**Texto para leitura**:

================

As coisas más acontecem
Análise ao espectáculo TartNoir
Associação Cultural e Recreativa Hipócritas
6ª Mostra de Teatro Jovem de Lisboa - MostraTE
Teatro Taborda
18 Novembro 2004
22h00
Na proposta da Associação Cultural e Recreativa Hipócritas, há mulheres que vestem sapatos vermelhos e matam; há outras mulheres que ouvem histórias sem saber se as estão a viver; há homens e mulheres que se atravessaram no caminho das pessoas (das mulheres!) erradas. TARTNOIR é um espectáculo que pode ser lido como um manual de sobrevivência para mulheres em situações difíceis. TARTNOIR está do lado das suas personagens, porque «as coisas más acontecem». TARTNOIR pode funcionar como aviso para quem o vê. TARTNOIR não perdoa. Porque isso era deixar as coisas como estão.
Adaptando um conjunto de contos, segundo as autoras, neo-feministas, e editado em 2000, este espectáculo tenta seguir à risca o princípio imposto pelas autoras do livro, Stella Duffy e Lauren Hendersen: «We asked the authors to 'push themselves' - to go for something nastier or sexier or funnier or darker. We wanted them to write a story that perhaps their own editor wouldn't usually let them get away with, just as long as it fell into the tart noir remit: maybe comedic, maybe violent, maybe sexual, definitely new-woman, neo-feminist, strong, smart and sharp. With not a dippy heroine walking into a dark cellar in sight. Not a lot of brave bloke heroes saving the day on the final page either.» Digo "tenta" porque as fragilidades desta proposta não estão no conteúdo ou na forma mas no modo como se articulam as fragilidades de um grupo amador e o poder dos objectos que manipulam.

================

**Dados fornecidos**:
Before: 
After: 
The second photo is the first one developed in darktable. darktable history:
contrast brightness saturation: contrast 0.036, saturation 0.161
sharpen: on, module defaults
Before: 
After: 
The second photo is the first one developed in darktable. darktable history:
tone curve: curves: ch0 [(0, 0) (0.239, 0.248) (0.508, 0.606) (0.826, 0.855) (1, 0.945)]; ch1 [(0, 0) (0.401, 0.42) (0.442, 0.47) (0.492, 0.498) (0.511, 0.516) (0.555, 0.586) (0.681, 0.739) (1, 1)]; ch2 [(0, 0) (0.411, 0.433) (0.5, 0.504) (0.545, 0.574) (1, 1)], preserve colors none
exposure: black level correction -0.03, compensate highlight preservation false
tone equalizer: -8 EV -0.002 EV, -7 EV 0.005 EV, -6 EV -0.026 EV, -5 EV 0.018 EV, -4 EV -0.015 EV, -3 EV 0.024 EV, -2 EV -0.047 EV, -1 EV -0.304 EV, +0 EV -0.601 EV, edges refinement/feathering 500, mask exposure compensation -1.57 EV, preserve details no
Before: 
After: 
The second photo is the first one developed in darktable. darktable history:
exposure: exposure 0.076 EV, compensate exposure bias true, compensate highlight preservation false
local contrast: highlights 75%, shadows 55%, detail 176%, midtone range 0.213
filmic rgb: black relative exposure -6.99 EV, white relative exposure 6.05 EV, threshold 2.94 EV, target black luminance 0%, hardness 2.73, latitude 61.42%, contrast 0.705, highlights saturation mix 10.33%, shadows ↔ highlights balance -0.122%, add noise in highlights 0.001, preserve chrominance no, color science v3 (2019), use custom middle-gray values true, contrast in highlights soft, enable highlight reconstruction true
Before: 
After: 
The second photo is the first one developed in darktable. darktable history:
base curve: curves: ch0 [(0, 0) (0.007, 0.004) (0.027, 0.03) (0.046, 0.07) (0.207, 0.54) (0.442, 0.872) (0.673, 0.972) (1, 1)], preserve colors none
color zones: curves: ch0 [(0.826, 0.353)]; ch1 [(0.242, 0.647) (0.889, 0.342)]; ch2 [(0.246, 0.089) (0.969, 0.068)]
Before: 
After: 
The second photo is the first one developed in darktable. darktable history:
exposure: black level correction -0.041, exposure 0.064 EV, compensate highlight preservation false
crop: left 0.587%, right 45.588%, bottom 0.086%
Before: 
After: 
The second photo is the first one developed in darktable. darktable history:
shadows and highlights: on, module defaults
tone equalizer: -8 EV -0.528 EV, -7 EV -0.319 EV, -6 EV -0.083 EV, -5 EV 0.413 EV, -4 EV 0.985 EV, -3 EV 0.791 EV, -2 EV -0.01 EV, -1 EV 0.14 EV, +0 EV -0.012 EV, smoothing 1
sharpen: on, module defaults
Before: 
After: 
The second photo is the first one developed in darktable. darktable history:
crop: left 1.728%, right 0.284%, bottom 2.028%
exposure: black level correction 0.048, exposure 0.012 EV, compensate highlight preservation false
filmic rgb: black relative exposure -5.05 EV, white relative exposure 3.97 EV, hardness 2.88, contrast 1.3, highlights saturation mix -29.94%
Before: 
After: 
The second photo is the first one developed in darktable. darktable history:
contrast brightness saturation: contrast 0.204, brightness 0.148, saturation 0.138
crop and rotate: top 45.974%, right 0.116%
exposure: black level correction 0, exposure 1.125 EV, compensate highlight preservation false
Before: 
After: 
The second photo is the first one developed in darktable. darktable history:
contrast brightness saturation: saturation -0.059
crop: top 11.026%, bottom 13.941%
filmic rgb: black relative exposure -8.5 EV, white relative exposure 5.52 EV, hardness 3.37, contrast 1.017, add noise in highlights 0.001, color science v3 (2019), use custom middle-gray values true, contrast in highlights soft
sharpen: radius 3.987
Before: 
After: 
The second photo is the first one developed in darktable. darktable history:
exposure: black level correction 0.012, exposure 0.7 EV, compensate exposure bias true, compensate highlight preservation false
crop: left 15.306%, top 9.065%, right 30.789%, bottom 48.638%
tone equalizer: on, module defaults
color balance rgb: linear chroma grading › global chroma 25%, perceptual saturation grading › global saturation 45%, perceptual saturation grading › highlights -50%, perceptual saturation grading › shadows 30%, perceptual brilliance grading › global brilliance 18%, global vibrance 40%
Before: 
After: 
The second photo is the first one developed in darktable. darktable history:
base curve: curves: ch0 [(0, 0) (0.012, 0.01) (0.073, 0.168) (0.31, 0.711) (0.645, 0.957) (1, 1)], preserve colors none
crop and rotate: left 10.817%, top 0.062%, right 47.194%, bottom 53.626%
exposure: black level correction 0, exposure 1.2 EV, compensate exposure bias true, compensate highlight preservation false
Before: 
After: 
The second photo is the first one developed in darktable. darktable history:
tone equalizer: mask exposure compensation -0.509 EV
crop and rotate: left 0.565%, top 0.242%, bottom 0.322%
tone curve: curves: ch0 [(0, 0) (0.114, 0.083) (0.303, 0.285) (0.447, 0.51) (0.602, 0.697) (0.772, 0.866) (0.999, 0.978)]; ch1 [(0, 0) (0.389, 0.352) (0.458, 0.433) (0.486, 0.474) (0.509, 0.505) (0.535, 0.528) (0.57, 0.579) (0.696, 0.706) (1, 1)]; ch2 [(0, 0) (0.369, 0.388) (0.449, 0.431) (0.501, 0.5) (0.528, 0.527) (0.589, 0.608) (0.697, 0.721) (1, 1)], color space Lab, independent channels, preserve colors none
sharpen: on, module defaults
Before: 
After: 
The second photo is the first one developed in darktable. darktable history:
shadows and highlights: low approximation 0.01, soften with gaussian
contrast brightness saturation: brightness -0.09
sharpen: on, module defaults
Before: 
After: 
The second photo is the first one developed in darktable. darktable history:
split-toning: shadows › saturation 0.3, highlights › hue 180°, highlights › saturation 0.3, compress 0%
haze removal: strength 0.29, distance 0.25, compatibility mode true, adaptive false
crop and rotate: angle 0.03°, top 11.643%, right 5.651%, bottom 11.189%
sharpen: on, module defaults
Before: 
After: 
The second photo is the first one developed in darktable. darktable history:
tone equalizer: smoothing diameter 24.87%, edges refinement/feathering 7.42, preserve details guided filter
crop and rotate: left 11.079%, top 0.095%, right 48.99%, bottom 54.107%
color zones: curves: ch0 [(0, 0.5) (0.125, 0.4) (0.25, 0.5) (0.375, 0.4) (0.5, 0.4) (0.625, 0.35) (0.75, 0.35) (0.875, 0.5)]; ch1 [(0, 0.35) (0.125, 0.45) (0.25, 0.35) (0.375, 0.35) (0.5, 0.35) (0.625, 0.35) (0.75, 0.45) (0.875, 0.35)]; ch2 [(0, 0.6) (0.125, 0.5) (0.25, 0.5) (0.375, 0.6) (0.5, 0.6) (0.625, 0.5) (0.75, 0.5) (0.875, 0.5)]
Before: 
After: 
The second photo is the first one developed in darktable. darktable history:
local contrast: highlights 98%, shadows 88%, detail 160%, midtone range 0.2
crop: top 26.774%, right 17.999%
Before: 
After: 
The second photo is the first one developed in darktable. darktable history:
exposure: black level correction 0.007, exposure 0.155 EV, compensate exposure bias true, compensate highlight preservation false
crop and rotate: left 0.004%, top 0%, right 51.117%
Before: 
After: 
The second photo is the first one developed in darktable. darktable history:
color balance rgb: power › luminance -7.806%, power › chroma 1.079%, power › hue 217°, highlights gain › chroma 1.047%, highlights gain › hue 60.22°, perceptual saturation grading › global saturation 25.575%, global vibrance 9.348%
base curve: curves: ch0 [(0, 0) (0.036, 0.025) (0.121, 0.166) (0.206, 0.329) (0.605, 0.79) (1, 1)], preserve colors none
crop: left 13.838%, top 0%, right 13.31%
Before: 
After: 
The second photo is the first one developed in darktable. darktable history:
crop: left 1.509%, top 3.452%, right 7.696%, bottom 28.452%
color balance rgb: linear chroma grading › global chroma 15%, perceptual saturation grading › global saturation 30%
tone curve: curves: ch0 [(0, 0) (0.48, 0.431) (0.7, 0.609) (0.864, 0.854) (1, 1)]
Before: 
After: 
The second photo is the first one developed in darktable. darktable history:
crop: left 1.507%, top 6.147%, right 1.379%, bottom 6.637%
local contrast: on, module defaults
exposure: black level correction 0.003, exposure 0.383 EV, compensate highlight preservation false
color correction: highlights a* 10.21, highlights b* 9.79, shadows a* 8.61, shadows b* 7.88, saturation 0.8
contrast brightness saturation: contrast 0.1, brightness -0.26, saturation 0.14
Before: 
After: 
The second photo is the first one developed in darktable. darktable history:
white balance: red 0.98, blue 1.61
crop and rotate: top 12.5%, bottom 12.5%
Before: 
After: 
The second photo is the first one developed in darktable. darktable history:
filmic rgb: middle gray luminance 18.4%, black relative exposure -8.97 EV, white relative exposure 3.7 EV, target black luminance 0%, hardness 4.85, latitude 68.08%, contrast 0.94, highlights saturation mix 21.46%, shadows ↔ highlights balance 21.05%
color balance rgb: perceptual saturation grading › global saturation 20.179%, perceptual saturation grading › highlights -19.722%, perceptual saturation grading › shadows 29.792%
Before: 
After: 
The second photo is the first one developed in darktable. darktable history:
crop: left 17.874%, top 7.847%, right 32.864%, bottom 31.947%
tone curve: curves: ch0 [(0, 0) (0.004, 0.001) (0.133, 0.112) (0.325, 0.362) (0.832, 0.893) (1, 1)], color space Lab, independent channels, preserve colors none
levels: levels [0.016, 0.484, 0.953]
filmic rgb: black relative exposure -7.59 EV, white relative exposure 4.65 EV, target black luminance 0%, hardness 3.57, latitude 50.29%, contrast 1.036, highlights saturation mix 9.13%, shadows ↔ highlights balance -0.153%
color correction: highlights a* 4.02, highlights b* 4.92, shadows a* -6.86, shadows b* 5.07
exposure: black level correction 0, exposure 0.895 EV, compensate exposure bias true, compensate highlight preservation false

================

**Instruções**:
A) Segundo a crítica ao espectáculo TartNoir, quem são as autoras do livro de contos que o espectáculo adapta?
B) Transcreva, por favor, as linhas dos registos desde o início até à linha que contém "filmic rgb: black relative exposure -6.99", incluindo esta.
Os registos não têm qualquer relação com a crítica.

**Respostas por tarefa**:
A) Stella Duffy e Lauren Hendersen.

B)
Before: 
After: 
The second photo is the first one developed in darktable. darktable history:
contrast brightness saturation: contrast 0.036, saturation 0.161
sharpen: on, module defaults
Before: 
After: 
The second photo is the first one developed in darktable. darktable history:
tone curve: curves: ch0 [(0, 0) (0.239, 0.248) (0.508, 0.606) (0.826, 0.855) (1, 0.945)]; ch1 [(0, 0) (0.401, 0.42) (0.442, 0.47) (0.492, 0.498) (0.511, 0.516) (0.555, 0.586) (0.681, 0.739) (1, 1)]; ch2 [(0, 0) (0.411, 0.433) (0.5, 0.504) (0.545, 0.574) (1, 1)], preserve colors none
exposure: black level correction -0.03, compensate highlight preservation false
tone equalizer: -8 EV -0.002 EV, -7 EV 0.005 EV, -6 EV -0.026 EV, -5 EV 0.018 EV, -4 EV -0.015 EV, -3 EV 0.024 EV, -2 EV -0.047 EV, -1 EV -0.304 EV, +0 EV -0.601 EV, edges refinement/feathering 500, mask exposure compensation -1.57 EV, preserve details no
Before: 
After: 
The second photo is the first one developed in darktable. darktable history:
exposure: exposure 0.076 EV, compensate exposure bias true, compensate highlight preservation false
local contrast: highlights 75%, shadows 55%, detail 176%, midtone range 0.213
filmic rgb: black relative exposure -6.99 EV, white relative exposure 6.05 EV, threshold 2.94 EV, target black luminance 0%, hardness 2.73, latitude 61.42%, contrast 0.705, highlights saturation mix 10.33%, shadows ↔ highlights balance -0.122%, add noise in highlights 0.001, preserve chrominance no, color science v3 (2019), use custom middle-gray values true, contrast in highlights soft, enable highlight reconstruction true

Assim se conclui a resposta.